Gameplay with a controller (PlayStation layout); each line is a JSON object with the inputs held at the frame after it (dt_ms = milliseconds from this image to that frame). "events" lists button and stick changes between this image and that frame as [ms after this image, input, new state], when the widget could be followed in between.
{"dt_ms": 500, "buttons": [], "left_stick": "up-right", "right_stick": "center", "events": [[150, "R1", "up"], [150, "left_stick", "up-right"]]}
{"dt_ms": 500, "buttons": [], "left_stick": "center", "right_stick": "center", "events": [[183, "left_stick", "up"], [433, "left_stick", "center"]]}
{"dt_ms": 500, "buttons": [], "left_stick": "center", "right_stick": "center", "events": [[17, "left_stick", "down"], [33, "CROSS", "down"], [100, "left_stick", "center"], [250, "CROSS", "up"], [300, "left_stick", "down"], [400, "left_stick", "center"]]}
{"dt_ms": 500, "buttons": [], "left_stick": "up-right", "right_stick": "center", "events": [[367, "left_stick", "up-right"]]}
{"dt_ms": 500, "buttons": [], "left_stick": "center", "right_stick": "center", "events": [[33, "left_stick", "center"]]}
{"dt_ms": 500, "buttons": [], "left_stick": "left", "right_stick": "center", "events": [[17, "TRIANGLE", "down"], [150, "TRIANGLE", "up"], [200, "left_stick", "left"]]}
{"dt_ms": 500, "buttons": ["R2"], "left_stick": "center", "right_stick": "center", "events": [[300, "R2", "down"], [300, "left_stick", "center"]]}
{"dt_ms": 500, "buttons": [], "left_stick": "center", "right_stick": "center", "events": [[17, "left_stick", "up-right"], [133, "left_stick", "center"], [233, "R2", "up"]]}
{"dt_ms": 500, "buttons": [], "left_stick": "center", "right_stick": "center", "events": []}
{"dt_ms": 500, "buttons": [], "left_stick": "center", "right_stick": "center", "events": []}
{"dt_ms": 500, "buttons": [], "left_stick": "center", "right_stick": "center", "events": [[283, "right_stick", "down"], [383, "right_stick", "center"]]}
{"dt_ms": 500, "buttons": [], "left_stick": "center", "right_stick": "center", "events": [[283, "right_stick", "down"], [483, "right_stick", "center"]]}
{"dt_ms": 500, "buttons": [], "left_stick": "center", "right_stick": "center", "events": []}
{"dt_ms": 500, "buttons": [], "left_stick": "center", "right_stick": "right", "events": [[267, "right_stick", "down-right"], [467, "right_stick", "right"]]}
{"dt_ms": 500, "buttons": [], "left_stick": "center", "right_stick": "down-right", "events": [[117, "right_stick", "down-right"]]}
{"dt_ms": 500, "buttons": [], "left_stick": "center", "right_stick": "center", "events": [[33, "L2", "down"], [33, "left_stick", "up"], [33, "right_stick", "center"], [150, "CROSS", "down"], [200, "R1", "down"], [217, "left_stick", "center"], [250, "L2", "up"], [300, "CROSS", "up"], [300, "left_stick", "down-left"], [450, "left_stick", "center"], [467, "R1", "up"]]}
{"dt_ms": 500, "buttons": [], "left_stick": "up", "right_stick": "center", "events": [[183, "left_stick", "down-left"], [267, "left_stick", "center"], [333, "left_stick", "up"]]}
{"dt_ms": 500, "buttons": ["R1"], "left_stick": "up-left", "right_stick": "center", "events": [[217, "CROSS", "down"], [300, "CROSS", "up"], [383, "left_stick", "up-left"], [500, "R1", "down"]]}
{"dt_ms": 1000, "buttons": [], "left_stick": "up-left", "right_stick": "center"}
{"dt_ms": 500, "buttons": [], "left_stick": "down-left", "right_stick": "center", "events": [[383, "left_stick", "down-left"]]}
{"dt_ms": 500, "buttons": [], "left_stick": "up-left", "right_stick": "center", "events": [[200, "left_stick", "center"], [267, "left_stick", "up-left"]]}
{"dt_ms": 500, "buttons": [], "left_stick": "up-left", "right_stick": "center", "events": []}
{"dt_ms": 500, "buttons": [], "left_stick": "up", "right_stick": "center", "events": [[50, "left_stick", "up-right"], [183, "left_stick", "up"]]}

------------------------------------------------------------------------

## [EXERCISE DETAILS]
Give the data again in full, exactly.

## [COMPLETED TASK]
Gameplay with a controller (PlayStation layout); each line is a JSON object with the inputs held at the frame after it (dt_ms = milliseconds from this image to that frame). "events" lists button and stick changes between this image and that frame as [ms after this image, input, new state], when the widget could be followed in between.
{"dt_ms": 500, "buttons": [], "left_stick": "up-right", "right_stick": "center", "events": [[150, "R1", "up"], [150, "left_stick", "up-right"]]}
{"dt_ms": 500, "buttons": [], "left_stick": "center", "right_stick": "center", "events": [[183, "left_stick", "up"], [433, "left_stick", "center"]]}
{"dt_ms": 500, "buttons": [], "left_stick": "center", "right_stick": "center", "events": [[17, "left_stick", "down"], [33, "CROSS", "down"], [100, "left_stick", "center"], [250, "CROSS", "up"], [300, "left_stick", "down"], [400, "left_stick", "center"]]}
{"dt_ms": 500, "buttons": [], "left_stick": "up-right", "right_stick": "center", "events": [[367, "left_stick", "up-right"]]}
{"dt_ms": 500, "buttons": [], "left_stick": "center", "right_stick": "center", "events": [[33, "left_stick", "center"]]}
{"dt_ms": 500, "buttons": [], "left_stick": "left", "right_stick": "center", "events": [[17, "TRIANGLE", "down"], [150, "TRIANGLE", "up"], [200, "left_stick", "left"]]}
{"dt_ms": 500, "buttons": ["R2"], "left_stick": "center", "right_stick": "center", "events": [[300, "R2", "down"], [300, "left_stick", "center"]]}
{"dt_ms": 500, "buttons": [], "left_stick": "center", "right_stick": "center", "events": [[17, "left_stick", "up-right"], [133, "left_stick", "center"], [233, "R2", "up"]]}
{"dt_ms": 500, "buttons": [], "left_stick": "center", "right_stick": "center", "events": []}
{"dt_ms": 500, "buttons": [], "left_stick": "center", "right_stick": "center", "events": []}
{"dt_ms": 500, "buttons": [], "left_stick": "center", "right_stick": "center", "events": [[283, "right_stick", "down"], [383, "right_stick", "center"]]}
{"dt_ms": 500, "buttons": [], "left_stick": "center", "right_stick": "center", "events": [[283, "right_stick", "down"], [483, "right_stick", "center"]]}
{"dt_ms": 500, "buttons": [], "left_stick": "center", "right_stick": "center", "events": []}
{"dt_ms": 500, "buttons": [], "left_stick": "center", "right_stick": "right", "events": [[267, "right_stick", "down-right"], [467, "right_stick", "right"]]}
{"dt_ms": 500, "buttons": [], "left_stick": "center", "right_stick": "down-right", "events": [[117, "right_stick", "down-right"]]}
{"dt_ms": 500, "buttons": [], "left_stick": "center", "right_stick": "center", "events": [[33, "L2", "down"], [33, "left_stick", "up"], [33, "right_stick", "center"], [150, "CROSS", "down"], [200, "R1", "down"], [217, "left_stick", "center"], [250, "L2", "up"], [300, "CROSS", "up"], [300, "left_stick", "down-left"], [450, "left_stick", "center"], [467, "R1", "up"]]}
{"dt_ms": 500, "buttons": [], "left_stick": "up", "right_stick": "center", "events": [[183, "left_stick", "down-left"], [267, "left_stick", "center"], [333, "left_stick", "up"]]}
{"dt_ms": 500, "buttons": ["R1"], "left_stick": "up-left", "right_stick": "center", "events": [[217, "CROSS", "down"], [300, "CROSS", "up"], [383, "left_stick", "up-left"], [500, "R1", "down"]]}
{"dt_ms": 1000, "buttons": [], "left_stick": "up-left", "right_stick": "center"}
{"dt_ms": 500, "buttons": [], "left_stick": "down-left", "right_stick": "center", "events": [[383, "left_stick", "down-left"]]}
{"dt_ms": 500, "buttons": [], "left_stick": "up-left", "right_stick": "center", "events": [[200, "left_stick", "center"], [267, "left_stick", "up-left"]]}
{"dt_ms": 500, "buttons": [], "left_stick": "up-left", "right_stick": "center", "events": []}
{"dt_ms": 500, "buttons": [], "left_stick": "up", "right_stick": "center", "events": [[50, "left_stick", "up-right"], [183, "left_stick", "up"]]}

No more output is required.